[Collected data]
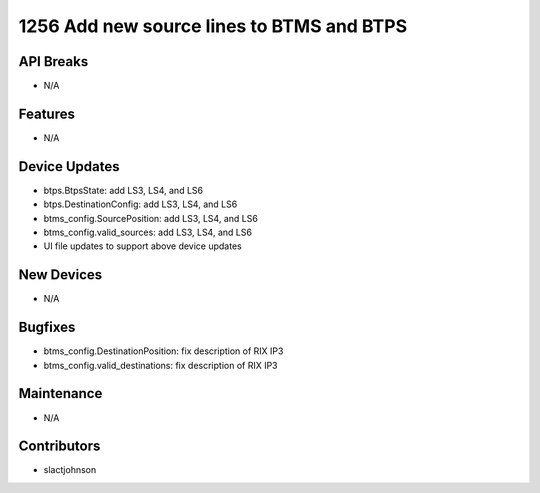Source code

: 1256 Add new source lines to BTMS and BTPS
#################

API Breaks
----------
- N/A

Features
--------
- N/A

Device Updates
--------------
- btps.BtpsState: add LS3, LS4, and LS6
- btps.DestinationConfig: add LS3, LS4, and LS6
- btms_config.SourcePosition: add LS3, LS4, and LS6
- btms_config.valid_sources: add LS3, LS4, and LS6
- UI file updates to support above device updates

New Devices
-----------
- N/A

Bugfixes
--------
- btms_config.DestinationPosition: fix description of RIX IP3
- btms_config.valid_destinations: fix description of RIX IP3

Maintenance
-----------
- N/A

Contributors
------------
- slactjohnson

## WORK TASK
This exercise needs every entry retyped exactly, with the pictures removed.

## EXPECTED OUTPUT
Source code

: 1256 Add new source lines to BTMS and BTPS
#################

API Breaks
----------
- N/A

Features
--------
- N/A

Device Updates
--------------
- btps.BtpsState: add LS3, LS4, and LS6
- btps.DestinationConfig: add LS3, LS4, and LS6
- btms_config.SourcePosition: add LS3, LS4, and LS6
- btms_config.valid_sources: add LS3, LS4, and LS6
- UI file updates to support above device updates

New Devices
-----------
- N/A

Bugfixes
--------
- btms_config.DestinationPosition: fix description of RIX IP3
- btms_config.valid_destinations: fix description of RIX IP3

Maintenance
-----------
- N/A

Contributors
------------
- slactjohnson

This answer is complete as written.